Joshua Juran wrote:

On Jun 24, 2005, at 8:07 AM, Chip Salzenberg wrote:

On Fri, Jun 24, 2005 at 08:21:25AM +0200, Leopold Toetsch wrote:

The plan is to move these methods to classes/scalar.pmc


Last I remember, I asked for a number.pmc for Integer and Float to
derive from.  A Number isa Scalar.  Is there some problem with Number?


Forgive my C++ bias, but why are these methods at all? Shouldn't mathematical functions be functions? Shouldn't the transcendentals take floating point values (converting from integers) and others be overloaded for both types as appropriate?

Well, at the surface these are opcodes like:

  cos Px, Py

OTOH you can use it as a method too:

  Px = Py."cos"()

or as a class method:

  cl = getclass "Float"
  Px = cl."cos"(Py)

There's not a fixed set of numerical types -- consider bignums and complex numbers.

Sure. And therfore Complex.cos() is a different thingy, when implemented.
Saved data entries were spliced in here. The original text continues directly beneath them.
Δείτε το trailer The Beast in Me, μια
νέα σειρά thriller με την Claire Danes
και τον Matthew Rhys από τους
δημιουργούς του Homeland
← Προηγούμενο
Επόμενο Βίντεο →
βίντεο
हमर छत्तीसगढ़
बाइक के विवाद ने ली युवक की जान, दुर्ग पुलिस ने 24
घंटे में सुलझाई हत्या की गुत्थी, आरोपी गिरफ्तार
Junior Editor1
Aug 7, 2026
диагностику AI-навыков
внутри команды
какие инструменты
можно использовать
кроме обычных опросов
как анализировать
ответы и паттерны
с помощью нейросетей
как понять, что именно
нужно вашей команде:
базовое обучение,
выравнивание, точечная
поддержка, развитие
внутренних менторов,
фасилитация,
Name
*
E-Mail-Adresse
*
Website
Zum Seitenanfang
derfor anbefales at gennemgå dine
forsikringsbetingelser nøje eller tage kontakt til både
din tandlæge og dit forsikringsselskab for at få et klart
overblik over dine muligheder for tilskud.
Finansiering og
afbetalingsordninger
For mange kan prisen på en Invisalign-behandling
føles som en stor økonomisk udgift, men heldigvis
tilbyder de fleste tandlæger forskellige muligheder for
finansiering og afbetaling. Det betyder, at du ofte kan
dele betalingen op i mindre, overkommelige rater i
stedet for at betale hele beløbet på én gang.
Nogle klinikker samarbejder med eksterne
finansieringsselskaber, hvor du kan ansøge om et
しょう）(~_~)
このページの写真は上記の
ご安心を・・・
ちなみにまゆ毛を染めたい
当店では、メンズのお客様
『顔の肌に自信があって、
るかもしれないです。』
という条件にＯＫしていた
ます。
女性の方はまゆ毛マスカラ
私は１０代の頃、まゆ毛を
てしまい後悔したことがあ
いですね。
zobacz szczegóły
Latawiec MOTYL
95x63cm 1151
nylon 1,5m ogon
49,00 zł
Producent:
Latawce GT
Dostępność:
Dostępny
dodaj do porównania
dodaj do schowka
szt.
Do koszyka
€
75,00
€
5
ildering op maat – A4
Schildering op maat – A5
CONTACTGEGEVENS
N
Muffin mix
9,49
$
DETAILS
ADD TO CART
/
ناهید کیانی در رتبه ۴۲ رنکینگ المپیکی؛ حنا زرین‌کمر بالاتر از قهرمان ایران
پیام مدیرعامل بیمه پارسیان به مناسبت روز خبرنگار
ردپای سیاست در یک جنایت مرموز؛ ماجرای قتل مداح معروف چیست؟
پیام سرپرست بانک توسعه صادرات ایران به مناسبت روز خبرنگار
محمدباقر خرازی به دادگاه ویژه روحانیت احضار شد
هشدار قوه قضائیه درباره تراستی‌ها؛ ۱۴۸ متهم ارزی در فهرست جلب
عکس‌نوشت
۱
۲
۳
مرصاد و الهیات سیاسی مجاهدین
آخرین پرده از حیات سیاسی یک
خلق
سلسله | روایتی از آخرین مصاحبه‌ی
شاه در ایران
... If you just happen to be dealing with an integral number of radians (probably zero), which just happens to be stored in an Integer, convert it to a Float first.

Yes. But the problem is locating the cos() function. It's just a matter of putting Float.cos() into the "Integer" namespace too.

Speaking of radians, are there any plans for unit anaysis? It would be helpful to be able to write:

$angle = 60 degrees;

That's something for fancy HLL modules.